With all the trendy, gimmicky wellness services out there, it’s difficult to differentiate what makes a real difference versus what’s a passing fad. Lymphatic Drainage Massage is currently one of the big beauty buzzwords out on the streets. But what is it exactly?
Our lymphatic system is a network of tissues and organs that help rid the body of toxins, waste, and other unwanted materials. The primary function of the lymphatic system is to transport lymph, a fluid containing infection-fighting white blood cells, throughout the body. However, that system often gets blocked up. As a result, your body may hold onto toxins that it doesn’t want. The lymphatic system eventually gets rid of it depending on your activity and hydration you provide your body with. However, the lymphatic drainage massage can help speed up the process of getting rid of toxins.
Getting a massage is one of the few indulgent self-care practices that you can justify spending your money on because it happens to be good for your health. Massages help stretch your muscles, promotes muscle recovery and can even be used to manage certain medical conditions. On top of it all, they’re incredibly relaxing and leave you feeling well-rested and happy.
What makes the lymphatic drainage massage different? It uses pressure to stimulate the lymph nodes to drain excess fluid. The massage therapist stretches your skin in order to allow for congestion, inflammation, deposits and debris to flow from the body. Technically your lymphatic system acts as your body’s biological filtration system, the belief is that by manually applying pressure to areas around your lymph nodes, this massage aids in the process of toxin-ridding.
Lymphatic drainage is especially helpful in reducing visible puffiness.

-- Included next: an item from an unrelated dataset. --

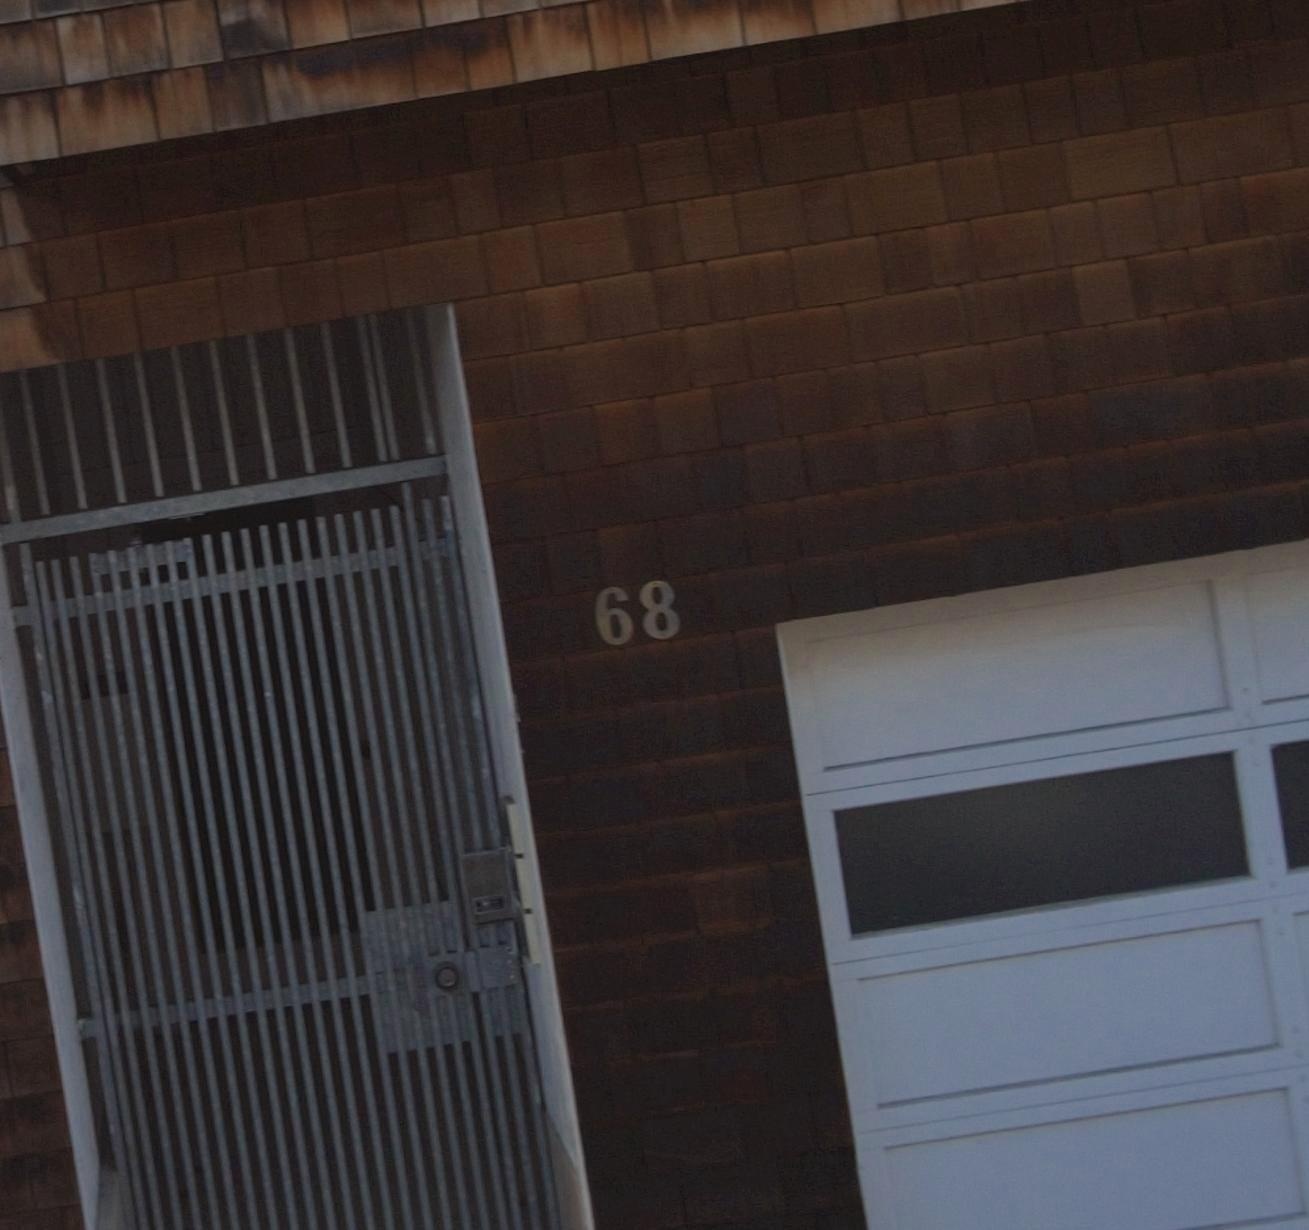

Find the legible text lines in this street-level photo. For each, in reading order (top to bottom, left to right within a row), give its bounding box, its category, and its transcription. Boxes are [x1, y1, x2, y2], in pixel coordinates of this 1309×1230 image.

[580, 565, 694, 659] StreetNumber: 68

It is beneficial after long flights, sedentary jobs and for anyone needing a boost of energy. Done properly, daily lymphatic drainage massages can help reduce the amount of lymph fluid and can provide relief for these individuals.
Some argue that lymphatic drainage massages may also benefit our immune system because they boost circulation for detoxifying your blood stream. While there’s no solid evidence in place currently, lymphatic drainage massages provide many benefits otherwise.
Getting a professional lymphatic drainage massage is recommended, but you can also help your body along by rolling out with a lacrosse ball or a foam roller, staying active, and massaging your face with a jade roller or your own hands. Drinking plenty of water is a big part of the process because well-hydrated tissue helps move out waste materials.
Make sure that when you’re choosing a therapist, you learn as much about their education as possible. Do consult with your doctor when looking for someone who is a certified lymphedema therapist (CLT), and preferable a physical or massage therapist with oncology or pathology training.